Qu’on mette en liberté les captifs,
Les soldats obéissent en silence et détachent les chaînes des prisonniers, qui, pendant cette scène, sont venus se grouper dans la galerie au fond du théâtre. Job reprend.
Vous, burgraves,
Prenez, César le veut, leurs fers et leurs entraves.
Les burgraves se relèvent avec indignation. Job les regarde avec autorité.
– Moi d’abord.
Il fait signe à un soldat de lui mettre au cou un des colliers de fer. Le soldat baisse la tête et détourne les yeux. Job lui fait signe de nouveau. Le soldat obéit. Les autres burgraves se laissent enchaîner sans résistance. Job, la chaîne au cou, se tourne vers l’empereur.

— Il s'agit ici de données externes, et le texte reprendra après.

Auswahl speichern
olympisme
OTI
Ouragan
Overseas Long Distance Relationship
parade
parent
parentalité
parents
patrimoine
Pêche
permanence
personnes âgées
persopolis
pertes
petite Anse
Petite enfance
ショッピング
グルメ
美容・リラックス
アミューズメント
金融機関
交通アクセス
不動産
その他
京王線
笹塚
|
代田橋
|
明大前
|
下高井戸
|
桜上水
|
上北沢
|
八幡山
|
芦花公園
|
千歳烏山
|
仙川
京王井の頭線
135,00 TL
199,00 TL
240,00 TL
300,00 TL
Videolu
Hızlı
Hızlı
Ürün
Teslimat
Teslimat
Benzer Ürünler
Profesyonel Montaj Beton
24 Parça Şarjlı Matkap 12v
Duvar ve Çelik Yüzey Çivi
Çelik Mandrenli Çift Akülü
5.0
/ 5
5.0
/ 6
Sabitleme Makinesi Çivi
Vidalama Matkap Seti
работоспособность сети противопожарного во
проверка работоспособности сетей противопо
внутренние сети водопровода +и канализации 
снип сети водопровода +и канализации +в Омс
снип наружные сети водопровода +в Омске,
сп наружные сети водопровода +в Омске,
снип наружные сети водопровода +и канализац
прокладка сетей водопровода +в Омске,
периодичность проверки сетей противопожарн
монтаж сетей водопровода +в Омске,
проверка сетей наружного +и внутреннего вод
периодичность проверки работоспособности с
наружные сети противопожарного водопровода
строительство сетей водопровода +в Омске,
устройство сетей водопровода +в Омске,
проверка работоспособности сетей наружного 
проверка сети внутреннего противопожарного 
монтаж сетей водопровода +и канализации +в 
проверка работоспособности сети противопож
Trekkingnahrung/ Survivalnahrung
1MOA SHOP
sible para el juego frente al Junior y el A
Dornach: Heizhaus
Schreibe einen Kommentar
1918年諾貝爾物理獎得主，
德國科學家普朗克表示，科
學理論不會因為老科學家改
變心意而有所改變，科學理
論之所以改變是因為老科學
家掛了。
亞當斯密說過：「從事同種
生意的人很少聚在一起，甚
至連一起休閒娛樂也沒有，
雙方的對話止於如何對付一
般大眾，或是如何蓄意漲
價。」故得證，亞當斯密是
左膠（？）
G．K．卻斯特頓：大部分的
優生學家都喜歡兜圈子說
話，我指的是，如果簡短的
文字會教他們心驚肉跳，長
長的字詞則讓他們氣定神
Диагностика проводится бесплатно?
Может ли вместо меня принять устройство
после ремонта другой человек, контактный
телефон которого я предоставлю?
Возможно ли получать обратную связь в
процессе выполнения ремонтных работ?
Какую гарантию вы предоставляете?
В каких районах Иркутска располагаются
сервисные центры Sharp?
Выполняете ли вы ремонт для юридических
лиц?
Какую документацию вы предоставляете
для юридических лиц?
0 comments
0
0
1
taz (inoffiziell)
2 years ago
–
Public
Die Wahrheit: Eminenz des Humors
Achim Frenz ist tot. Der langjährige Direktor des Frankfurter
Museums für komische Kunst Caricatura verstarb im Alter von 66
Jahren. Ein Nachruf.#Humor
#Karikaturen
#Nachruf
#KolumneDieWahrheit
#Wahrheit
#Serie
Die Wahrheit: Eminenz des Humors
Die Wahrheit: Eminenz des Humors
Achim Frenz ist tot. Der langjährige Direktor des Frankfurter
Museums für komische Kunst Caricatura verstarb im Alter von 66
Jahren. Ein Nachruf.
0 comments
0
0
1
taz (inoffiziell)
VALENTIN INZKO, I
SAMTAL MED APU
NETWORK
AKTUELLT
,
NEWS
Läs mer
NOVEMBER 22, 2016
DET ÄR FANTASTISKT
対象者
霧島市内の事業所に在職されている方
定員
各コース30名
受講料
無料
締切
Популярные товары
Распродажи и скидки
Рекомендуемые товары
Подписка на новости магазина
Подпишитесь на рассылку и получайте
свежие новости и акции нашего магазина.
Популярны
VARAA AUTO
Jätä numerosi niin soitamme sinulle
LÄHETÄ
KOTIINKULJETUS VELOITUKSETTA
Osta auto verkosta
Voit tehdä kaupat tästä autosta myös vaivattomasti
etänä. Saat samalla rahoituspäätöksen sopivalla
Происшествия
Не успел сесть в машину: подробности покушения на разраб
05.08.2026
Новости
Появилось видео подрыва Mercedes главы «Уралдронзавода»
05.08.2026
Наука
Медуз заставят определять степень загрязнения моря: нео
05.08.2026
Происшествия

Nous voilà comme tu nous voulais,
Très-auguste empereur. Dans son propre palais
Le vieux Job est esclave et t’apporte sa tête.
Maintenant, si des fronts qu’a battus la tempête
Méritent la pitié, mon maître, écoutez-moi.
Quand vous irez combattre aux frontières, ô roi,
Laissez-nous, – faites-nous cette grâce dernière, –
Vous suivre, troupe armée et pourtant prisonnière.
Nous garderons nos fers ; mais, tristes et soumis,
Mettez-nous face à face avec vos ennemis,
Devant les plus hardis, devant les plus barbares ;
Et, quels qu’ils soient, Hongrois, Vandales, magyares,
Fussent-ils plus nombreux que ne sont sur la mer
Les grêles du printemps et les neiges d’hiver,
Fussent-ils plus épais que les blés sur la plaine,
Vous nous verrez, flétris, l’œil baissé, l’âme pleine
De ce regret amer qui se change en courroux,
Balayer – j’en réponds – ces hordes devant vous,
Terribles, enchaînés, les mains de sang trempées,
Forçats par nos carcans, héros par nos épées !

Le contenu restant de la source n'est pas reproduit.